В российских литературных реалиях рассказ имеет репутацию жанра служебного, тренировочного. Дескать, напишешь один рассказ, потом другой, набьешь руку, а потом сразу роман – и вот тут-то тебе общественное признание, слава и почет. На практике, как правило, всё происходит наоборот: во-первых, потому, что написать хороший рассказ часто бывает труднее, чем неплохой роман, а во-вторых, потому, что отечественные издатели рассказы не любят, и только очень популярный писатель может рассчитывать на их публикацию. В случае Захара Прилепина обстоятельства сошлись самым удачным образом: своими романами и разной другой деятельностью (оставим ее за скобками) он заработал достаточное количество бонусных очков для того, чтобы его рассказы попадали к читателю быстро и бесперебойно, легко проскакивая сквозь издательские рогатки. И отдельное счастье, что он не бросил рассказы писать, потому что делает он это в современной русской литературе, пожалуй, лучше всех.

Если вы плохо знакомы с творчеством Прилепина или совсем с ним не знакомы, но хотели бы познакомиться (и не исключаете возможности его полюбить), то «Семь жизней» – отличная точка входа. Формально рассказы в сборнике объединены идеей «сада расходящихся тропок» – по крайней мере, примерно так формулирует свой замысел сам автор. Начиная с заглавного и очень персонального «Шер аминь» (зимний день, отец надевает пальто и уходит, пятилетний мальчик гонится за ним, но не догоняет – а что, если бы догнал? что изменилось бы в его будущем?), Прилепин пытается прослеживать разные ветки судьбы, находить в прошлом развилки и смотреть, как бы всё обернулось, если бы в каждой из них можно было повернуть один маленький, неприметный винтик. Красивая концепция и, в общем, неплохо описывающая содержание сборника, но в данном случае несколько избыточная: каждый текст в «Семи жизнях» обладает свойством дивной самодостаточности и отдельности.
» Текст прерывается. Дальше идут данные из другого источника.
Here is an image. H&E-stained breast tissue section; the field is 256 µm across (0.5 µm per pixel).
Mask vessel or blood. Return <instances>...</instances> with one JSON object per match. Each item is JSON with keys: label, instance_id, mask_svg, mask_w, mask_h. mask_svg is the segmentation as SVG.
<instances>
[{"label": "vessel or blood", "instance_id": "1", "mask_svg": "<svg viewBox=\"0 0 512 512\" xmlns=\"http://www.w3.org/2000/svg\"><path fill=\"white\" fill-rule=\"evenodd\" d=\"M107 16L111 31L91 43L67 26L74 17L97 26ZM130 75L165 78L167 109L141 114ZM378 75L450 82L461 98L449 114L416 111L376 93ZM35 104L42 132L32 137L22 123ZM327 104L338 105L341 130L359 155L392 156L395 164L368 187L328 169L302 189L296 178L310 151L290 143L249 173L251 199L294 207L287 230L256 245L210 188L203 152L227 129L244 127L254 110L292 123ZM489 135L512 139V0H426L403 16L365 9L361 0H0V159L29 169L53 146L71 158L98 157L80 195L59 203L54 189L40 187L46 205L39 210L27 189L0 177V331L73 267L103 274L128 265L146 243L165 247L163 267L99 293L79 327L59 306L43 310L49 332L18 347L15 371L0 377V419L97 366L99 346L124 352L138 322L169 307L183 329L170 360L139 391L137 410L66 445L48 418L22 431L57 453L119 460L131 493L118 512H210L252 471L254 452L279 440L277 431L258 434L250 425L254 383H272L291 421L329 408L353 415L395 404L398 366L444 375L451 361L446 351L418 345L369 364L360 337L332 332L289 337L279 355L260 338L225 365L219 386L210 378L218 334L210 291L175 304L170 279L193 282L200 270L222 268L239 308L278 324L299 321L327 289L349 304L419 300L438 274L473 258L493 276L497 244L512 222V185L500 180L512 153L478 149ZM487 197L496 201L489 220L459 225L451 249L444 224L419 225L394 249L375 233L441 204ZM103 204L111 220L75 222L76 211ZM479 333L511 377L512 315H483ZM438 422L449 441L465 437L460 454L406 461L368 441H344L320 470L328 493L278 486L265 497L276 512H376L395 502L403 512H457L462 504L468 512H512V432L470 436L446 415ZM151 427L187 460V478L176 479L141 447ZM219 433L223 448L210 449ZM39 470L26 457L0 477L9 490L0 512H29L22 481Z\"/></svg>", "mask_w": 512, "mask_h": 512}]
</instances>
Если бы концепцию этого сборника взялась формулировать я, я бы сделала акцент на другом – не на внутреннем смысле, а на внешнем приеме: на планомерном и виртуозном обмане читательских ожиданий. Практически в каждом рассказе Прилепин аккуратно развешивает по стенам ружья, которым не суждено выстрелить, размечает тропинки, по которым читатель доверчиво устремляется к обманчиво предсказуемому финалу лишь для того, чтобы в последний момент с визгом тормозов вылететь с накатанной трассы в кювет и дальше, дальше – туда, где он меньше всего ожидал оказаться. Мы читаем рассказ «Зима» как романтическую сказочку про «приехать к морю в несезон», но буквально из последней фразы узнаем, что на самом деле он – о счастливой и жестокой мужской свободе, не о любви, но об избавлении от нее. В конце «Спички и табак, и всё такое» ждем эффектной поножовщины, а получаем странную, статичную – на манер живописного полотна – картину примирения и приятия. В «Петрове» (пожалуй, лучшем тексте сборника) все тщательно расставленные автором ловушки, прозрачно намекающие на возможность счастья, с трагической неизбежностью заводят героя в ледяную пустыню, к одинокой, бессмысленной гибели. «Рыбаки и космонавты» – гомерически смешная зарисовка из жизни молодого гопника и новоиспеченного отца, отмечающего с друзьями рождение сына, – в конце совершенно неожиданно вышибает слезу…

Раз за разом Прилепин обманывает читателя, передергивает карты у него под самым носом, – но в этом откровенном мухляже нет ничего обидного или унизительного. Скорее наоборот, ощущение, возникающее при чтении «Семи жизней», похоже на восторг, когда с веселым «уууух» в области диафрагмы вылетаешь на американских горках из туннеля и видишь, что впереди тебя ждет мертвая петля. Однако рассказы Прилепина не сводятся к банальному (да даже и к небанальному) фокусу, трюку: помимо мастерства – спору нет, выдающегося – в его текстах присутствует что-то, не сводимое к технике и технологии писательского ремесла. Словом, настоящая большая литература, – и даже если у вас есть вопросы и претензии к романам Прилепина или, что еще вероятнее, к самому Прилепину как к фигуре (что, в общем, понятно – у меня они тоже есть, и немало), в данном случае всё на удивление просто, понятно и однозначно: сама жизнь, отлитая в слова, и редкий случай беспримесного читательского счастья.